A paper discharge control method employed in an image forming apparatus having an intermediate tray, wherein paper which is provided with a first image forming process is guided into an intermediate tray, the paper taken out from the intermediate tray is provided with a second image forming process and thereafter guided into a sorter;
characterized in that
if, due to overlapped feeding into the intermediate tray, paper still remains in the intermediate tray when a set number of image forming processes has been carried out, a specific indication (S62, S64) is carried out to indicate that paper is remaining in the intermediate tray, said remaining paper (S5) is taken out one by one, and, on condition that a specific key operation has been carried out, said paper is provided with said second image forming process (S65) and is guided into a bin which is not used for discharging said set number of paper (S67, S68).
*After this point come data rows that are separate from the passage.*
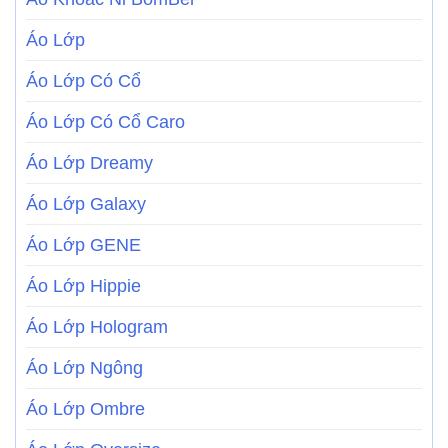
Áo Lớp
Áo Lớp Có Cổ
Áo Lớp Có Cổ Caro
Áo Lớp Dreamy
Áo Lớp Galaxy
Áo Lớp GENE
Áo Lớp Hippie
Áo Lớp Hologram
Áo Lớp Ngông
Áo Lớp Ombre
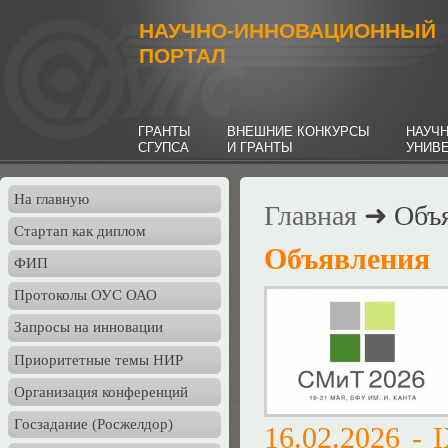
НАУЧНО-ИННОВАЦИОННЫЙ
ПОРТАЛ
ГРАНТЫ
ВНЕШНИЕ КОНКУРСЫ
НАУЧ
СГУПСА
И ГРАНТЫ
УНИВ
На главную
Главная
➜ Объя
Стартап как диплом
Объявления
ФИП
Протоколы ОУС ОАО
Запросы на инновации
Приоритетные темы НИР
Организация конференций
Госзадание (Росжелдор)
16.02.2026 -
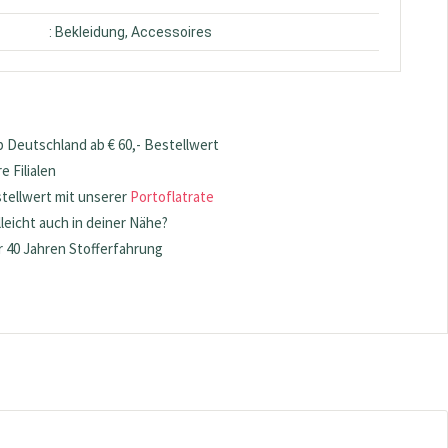
: Bekleidung, Accessoires
 Deutschland ab € 60,- Bestellwert
 Filialen
stellwert mit unserer
Portoflatrate
lleicht auch in deiner Nähe?
 40 Jahren Stofferfahrung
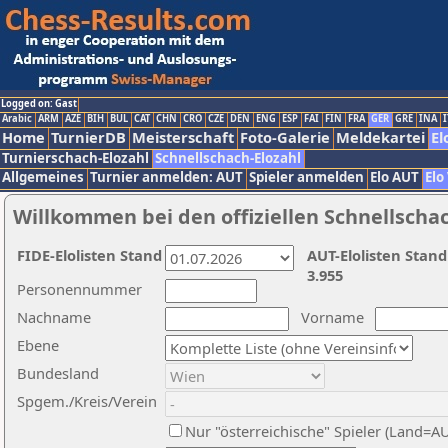
Logged on: Gast
Arabic
ARM
AZE
BIH
BUL
CAT
CHN
CRO
CZE
DEN
ENG
ESP
FAI
FIN
FRA
GER
GRE
INA
I
Home
TurnierDB
Meisterschaft
Foto-Galerie
Meldekartei
El
Turnierschach-Elozahl
Schnellschach-Elozahl
Allgemeines
Turnier anmelden: AUT
Spieler anmelden
Elo AUT
Elo
Willkommen bei den offiziellen Schnellscha
FIDE-Elolisten Stand
AUT-Elolisten Stand
3.955
Personennummer
Nachname
Vorname
Ebene
Bundesland
Spgem./Kreis/Verein
Nur "österreichische" Spieler (Land=A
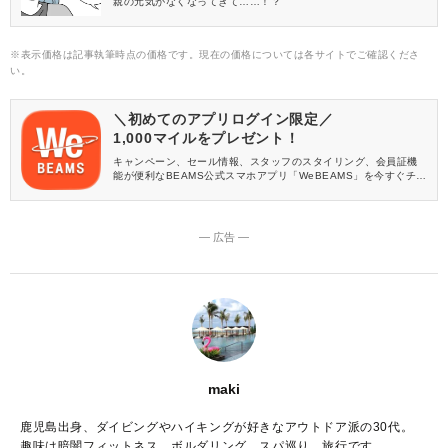
親の元気がなくなってきて……！？
※表示価格は記事執筆時点の価格です。現在の価格については各サイトでご確認くださ
い。
＼初めてのアプリログイン限定／
1,000マイルをプレゼント！
キャンペーン、セール情報、スタッフのスタイリング、会員証機
能が便利なBEAMS公式スマホアプリ「WeBEAMS」を今すぐチェ
ック♪
― 広告 ―
maki
鹿児島出身、ダイビングやハイキングが好きなアウトドア派の30代。
趣味は暗闇フィットネス、ボルダリング、スパ巡り、旅行です。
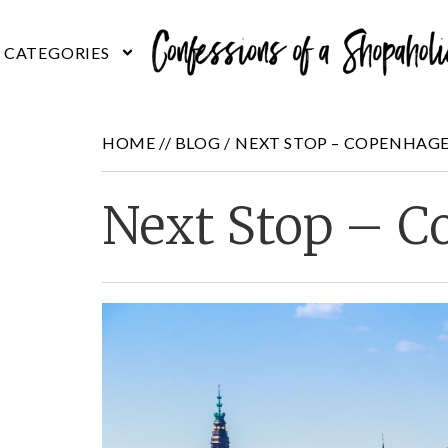
HOME //
BLOG
/
NEXT STOP – COPENHAG
Next Stop – 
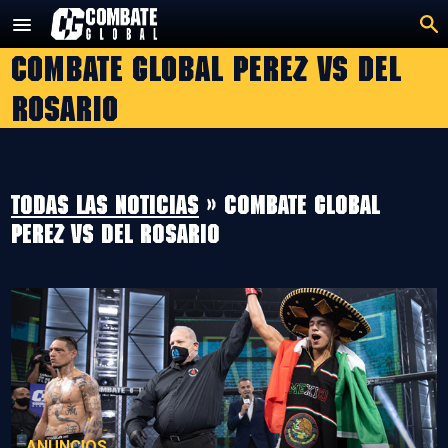
Saltar
al
Combate global Perez vs Del
contenido
Rosario
Todas las noticias
» Combate global
Perez vs Del Rosario
ANUNCIOS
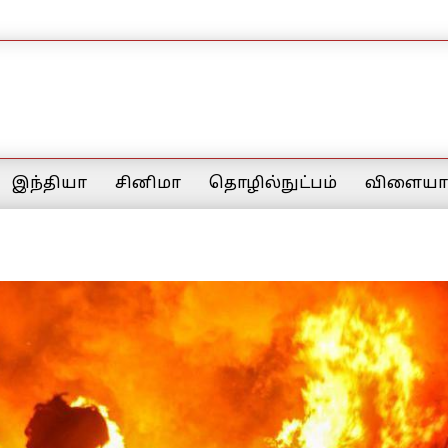
இந்தியா
சினிமா
தொழில்நுட்பம்
விளையாட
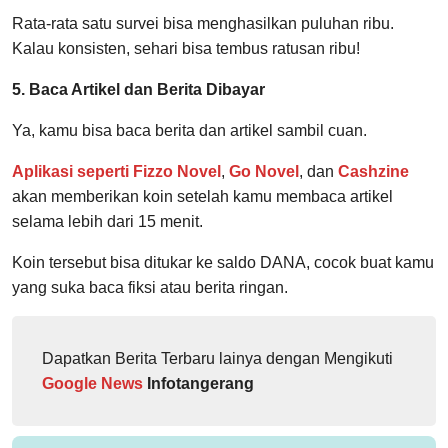
Rata-rata satu survei bisa menghasilkan puluhan ribu.
Kalau konsisten, sehari bisa tembus ratusan ribu!
5. Baca Artikel dan Berita Dibayar
Ya, kamu bisa baca berita dan artikel sambil cuan.
Aplikasi seperti Fizzo Novel
,
Go Novel
, dan
Cashzine
akan memberikan koin setelah kamu membaca artikel
selama lebih dari 15 menit.
Koin tersebut bisa ditukar ke saldo DANA, cocok buat kamu
yang suka baca fiksi atau berita ringan.
Dapatkan Berita Terbaru lainya dengan Mengikuti
Google News
Infotangerang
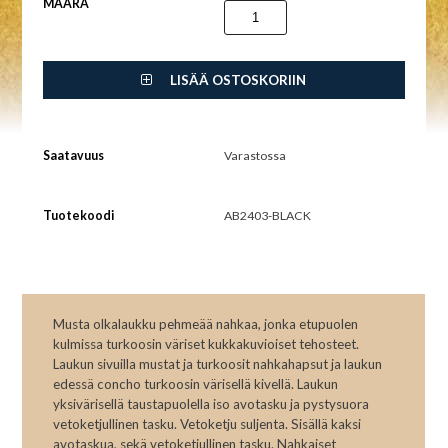
MÄÄRÄ
LISÄÄ OSTOSKORIIN
Saatavuus
Varastossa
Tuotekoodi
AB2403-BLACK
Musta olkalaukku pehmeää nahkaa, jonka etupuolen
kulmissa turkoosin väriset kukkakuvioiset tehosteet.
Laukun sivuilla mustat ja turkoosit nahkahapsut ja laukun
edessä concho turkoosin värisellä kivellä. Laukun
yksivärisellä taustapuolella iso avotasku ja pystysuora
vetoketjullinen tasku. Vetoketju suljenta. Sisällä kaksi
avotaskua, sekä vetoketjullinen tasku. Nahkaiset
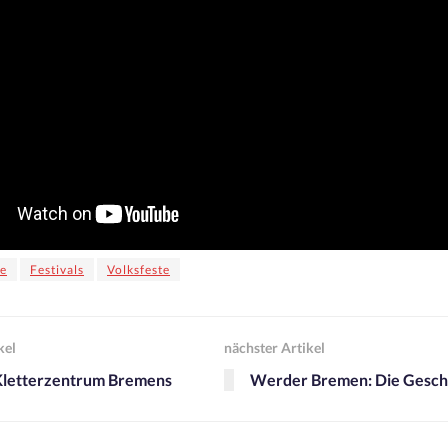
e
Festivals
Volksfeste
kel
nächster Artikel
Kletterzentrum Bremens
Werder Bremen: Die Gesch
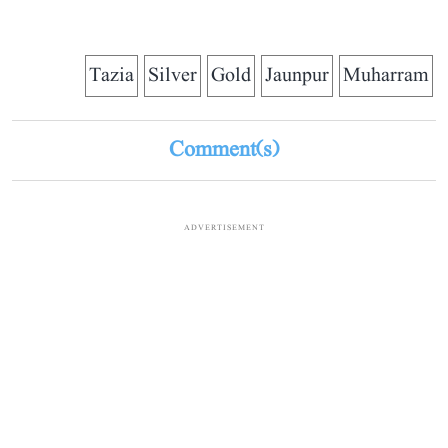
Tazia
Silver
Gold
Jaunpur
Muharram
Comment(s)
ADVERTISEMENT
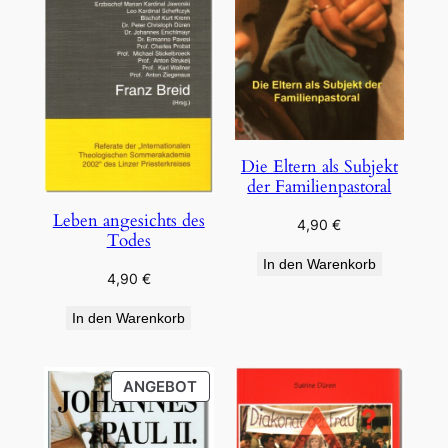
Die Eltern als Subjekt
der Familienpastoral
Leben angesichts des
4,90
€
Todes
In den Warenkorb
4,90
€
In den Warenkorb
PRODUKT
ANGEBOT
IM
ANGEBOT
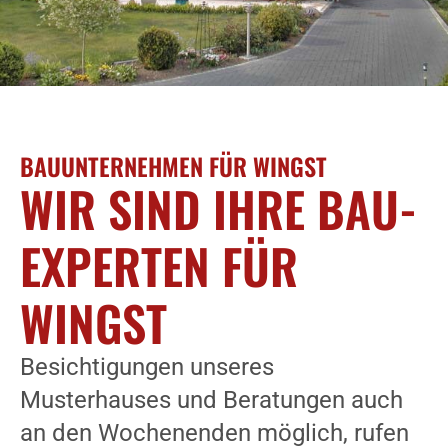
BAUUNTERNEHMEN FÜR WINGST
WIR SIND IHRE BAU-
EXPERTEN FÜR
WINGST
Besichtigungen unseres
Musterhauses und Beratungen auch
an den Wochenenden möglich, rufen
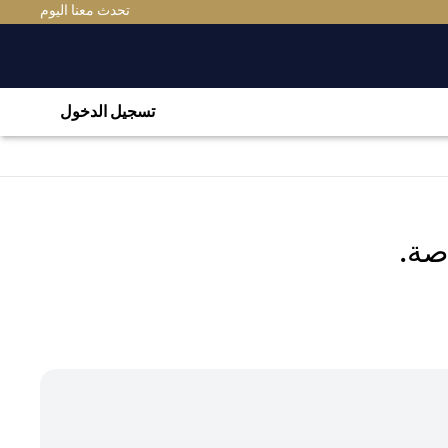
(OPENS IN A NEW TAB)
تحدث معنا اليوم
تسجيل الدخول
صة.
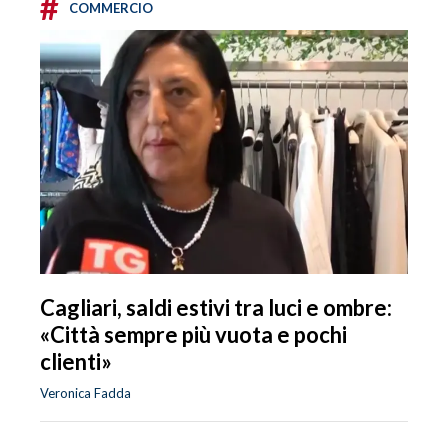
#
COMMERCIO
Cagliari, saldi estivi tra luci e ombre:
«Città sempre più vuota e pochi
clienti»
Veronica Fadda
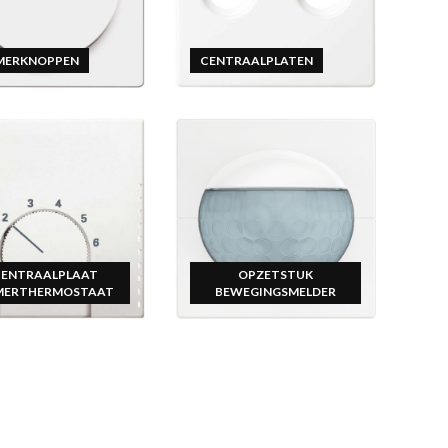
MERKNOPPEN
CENTRAALPLATEN
CENTRAALPLAAT
OPZETSTUK
MERTHERMOSTAAT
BEWEGINGSMELDER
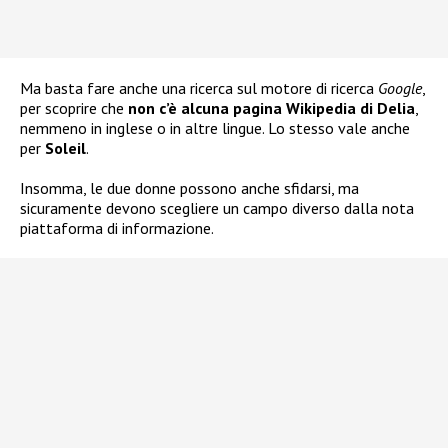
Ma basta fare anche una ricerca sul motore di ricerca
Google
,
per scoprire che
non c’è alcuna pagina Wikipedia di Delia
,
nemmeno in inglese o in altre lingue. Lo stesso vale anche
per
Soleil
.
Insomma, le due donne possono anche sfidarsi, ma
sicuramente devono scegliere un campo diverso dalla nota
piattaforma di informazione.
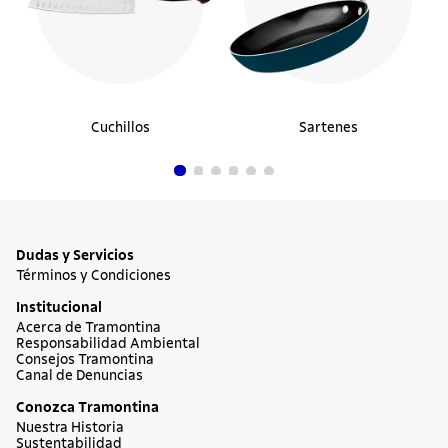
Cuchillos
Sartenes
Dudas y Servicios
Términos y Condiciones
Institucional
Acerca de Tramontina
Responsabilidad Ambiental
Consejos Tramontina
Canal de Denuncias
Conozca Tramontina
Nuestra Historia
Sustentabilidad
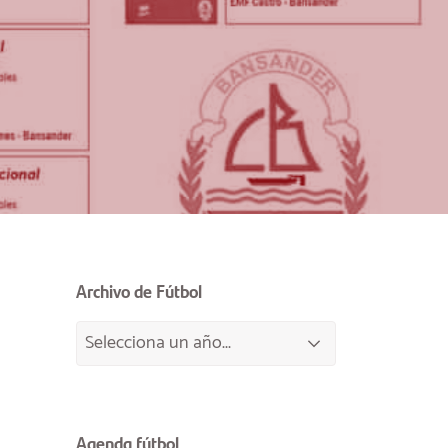
Archivo de Fútbol
Agenda fútbol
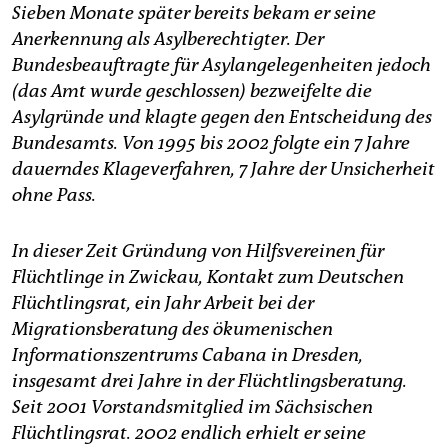
Sieben Monate später bereits bekam er seine
Anerkennung als Asylberechtigter.
Der
Bundesbeauftragte für Asylangelegenheiten jedoch
(das Amt wurde geschlossen) bezweifelte die
Asylgründe und klagte gegen den Entscheidung des
Bundesamts. Von 1995 bis 2002 folgte ein 7 Jahre
dauerndes Klageverfahren, 7 Jahre der Unsicherheit
ohne Pass.
In dieser Zeit Gründung von Hilfsvereinen für
Flüchtlinge in Zwickau, Kontakt zum Deutschen
Flüchtlingsrat, ein Jahr Arbeit bei der
Migrationsberatung des ökumenischen
Informationszentrums Cabana in Dresden,
insgesamt drei Jahre in der Flüchtlingsberatung.
Seit 2001 Vorstandsmitglied im Sächsischen
Flüchtlingsrat. 2002 endlich erhielt er seine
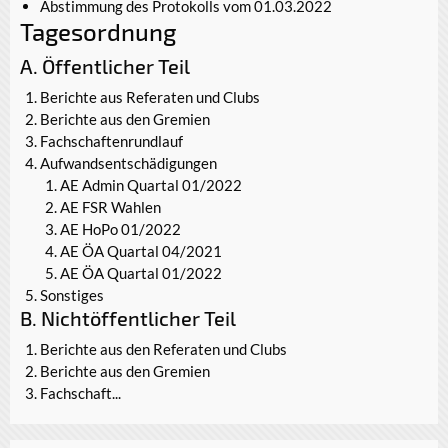
Abstimmung des Protokolls vom 01.03.2022
Tagesordnung
A. Öffentlicher Teil
Berichte aus Referaten und Clubs
Berichte aus den Gremien
Fachschaftenrundlauf
Aufwandsentschädigungen
AE Admin Quartal 01/2022
AE FSR Wahlen
AE HoPo 01/2022
AE ÖA Quartal 04/2021
AE ÖA Quartal 01/2022
Sonstiges
B. Nichtöffentlicher Teil
Berichte aus den Referaten und Clubs
Berichte aus den Gremien
Fachschaft...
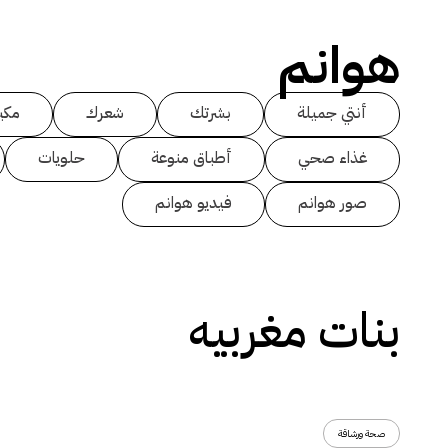
هوانم
أنتي جميلة
بشرتك
شعرك
مكي
غذاء صحي
أطباق منوعة
حلويات
صور هوانم
فيديو هوانم
بنات مغربيه
صحة ورشاقة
A paper discharge control method employed in an image forming apparatus according to claim 1, wherein if a non-sort mode is used (S66), the paper taken out from the intermediate tray and provided with said second image forming process is guided into a sort bin (S67).
A paper discharge control method employed in an image forming apparatus according to claim 1, wherein if a sort mode is used, the paper taken out from the intermediate tray and provided with said second image forming process is guided into a non-sort bin (S68).
A paper discharge control method employed in an image forming apparatus having an intermediate tray, wherein paper which is provided with a first image forming process is guided into an intermediate tray, the paper taken out from the intermediate tray is provided with a second image forming process and thereafter guided into a sorter, characterized in that
if, due to overlapped feeding from the intermediate tray, paper does not exist in the intermediate tray before a set number of second image forming processes is completed (S4, S9), a specific indication (S102) is carried out to indicate that paper is not existing in the intermediate tray, the second image forming operation is discontinued, and, on condition that a specific key operation has been carried out, the sorting operation for paper corresponding to the next original starts from a sort bin skipping over the one or more sort bins to which the paper which could not be provided with said second image forming process should have been sorted.
A paper discharge control method employed in an image forming apparatus according to claim 4, wherein if a grouping mode is used (S105), the paper taken out from the intermediate tray and provided with the next delivery process is guided into the next sort bin (S106).
A paper discharge control method employed in an image forming apparatus according to claim 4, wherein if a sort mode is used (S107) the paper taken out from the intermediate tray and provided with the image forming processes corresponding to the next two originals is guided into the first sort bin (S108).